The paper tackles the problem of predicting which vulnerabilities are likely to be exploited in high-dimensional datasets like the National Vulnerability Database, using a novel semi-supervised framework called OutCenTR that improves outlier detection, resulting in an average 5-fold improvement in F1 score compared to state-of-the-art techniques.

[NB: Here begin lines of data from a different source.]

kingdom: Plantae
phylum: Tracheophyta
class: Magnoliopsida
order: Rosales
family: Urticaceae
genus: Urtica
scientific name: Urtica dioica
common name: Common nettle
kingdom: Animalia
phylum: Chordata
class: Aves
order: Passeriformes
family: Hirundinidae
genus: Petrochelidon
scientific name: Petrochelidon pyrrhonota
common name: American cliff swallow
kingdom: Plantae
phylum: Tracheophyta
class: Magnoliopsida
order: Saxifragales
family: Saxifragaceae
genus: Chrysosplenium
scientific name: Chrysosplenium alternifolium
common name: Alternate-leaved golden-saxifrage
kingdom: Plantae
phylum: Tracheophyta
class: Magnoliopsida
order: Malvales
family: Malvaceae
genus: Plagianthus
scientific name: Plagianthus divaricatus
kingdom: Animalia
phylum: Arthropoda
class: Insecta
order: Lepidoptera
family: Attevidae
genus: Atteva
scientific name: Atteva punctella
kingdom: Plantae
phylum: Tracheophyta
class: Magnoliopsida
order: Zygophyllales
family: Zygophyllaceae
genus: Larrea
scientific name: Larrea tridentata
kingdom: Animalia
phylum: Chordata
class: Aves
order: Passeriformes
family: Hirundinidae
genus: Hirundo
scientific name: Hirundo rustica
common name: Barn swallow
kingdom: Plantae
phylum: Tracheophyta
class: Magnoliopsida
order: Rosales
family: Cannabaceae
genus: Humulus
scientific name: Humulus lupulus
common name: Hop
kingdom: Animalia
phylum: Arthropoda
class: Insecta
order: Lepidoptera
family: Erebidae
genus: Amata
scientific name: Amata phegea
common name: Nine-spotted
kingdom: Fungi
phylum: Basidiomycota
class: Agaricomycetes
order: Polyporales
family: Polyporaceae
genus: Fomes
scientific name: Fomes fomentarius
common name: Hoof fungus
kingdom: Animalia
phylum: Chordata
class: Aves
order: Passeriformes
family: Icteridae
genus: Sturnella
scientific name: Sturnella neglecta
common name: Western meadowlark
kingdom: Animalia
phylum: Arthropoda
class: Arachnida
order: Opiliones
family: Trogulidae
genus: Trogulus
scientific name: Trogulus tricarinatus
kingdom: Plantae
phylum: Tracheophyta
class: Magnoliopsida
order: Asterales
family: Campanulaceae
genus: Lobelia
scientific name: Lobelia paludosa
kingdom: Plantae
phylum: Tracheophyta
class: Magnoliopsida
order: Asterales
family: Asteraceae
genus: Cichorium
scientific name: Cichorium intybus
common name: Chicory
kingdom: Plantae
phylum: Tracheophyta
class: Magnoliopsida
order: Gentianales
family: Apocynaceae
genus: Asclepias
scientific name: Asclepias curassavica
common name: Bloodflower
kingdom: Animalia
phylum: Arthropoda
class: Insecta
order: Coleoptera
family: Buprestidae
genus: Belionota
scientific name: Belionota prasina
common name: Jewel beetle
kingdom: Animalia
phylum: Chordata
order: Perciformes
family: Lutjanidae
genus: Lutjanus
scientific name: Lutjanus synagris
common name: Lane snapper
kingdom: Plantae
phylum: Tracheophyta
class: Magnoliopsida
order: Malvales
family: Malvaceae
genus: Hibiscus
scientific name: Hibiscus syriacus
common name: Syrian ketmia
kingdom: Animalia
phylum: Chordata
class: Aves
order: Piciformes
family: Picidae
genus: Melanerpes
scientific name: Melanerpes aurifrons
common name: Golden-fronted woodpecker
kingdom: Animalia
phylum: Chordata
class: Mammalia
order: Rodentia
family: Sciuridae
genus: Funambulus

An ever-growing number of vulnerabilities are reported every day. Yet these vulnerabilities are not all the same; Some are more targeted than others. Correctly estimating the likelihood of a vulnerability being exploited is a critical task for system administrators. This aids the system administrators in prioritizing and patching the right vulnerabilities. Our work makes use of outlier detection techniques to predict vulnerabilities that are likely to be exploited in highly imbalanced and high-dimensional datasets such as the National Vulnerability Database. We propose a dimensionality reduction technique, OutCenTR, that enhances the baseline outlier detection models. We further demonstrate the effectiveness and efficiency of OutCenTR empirically with 4 benchmark and 12 synthetic datasets. The results of our experiments show on average a 5-fold improvement of F1 score in comparison with state-of-the-art dimensionality reduction techniques such as PCA and GRP.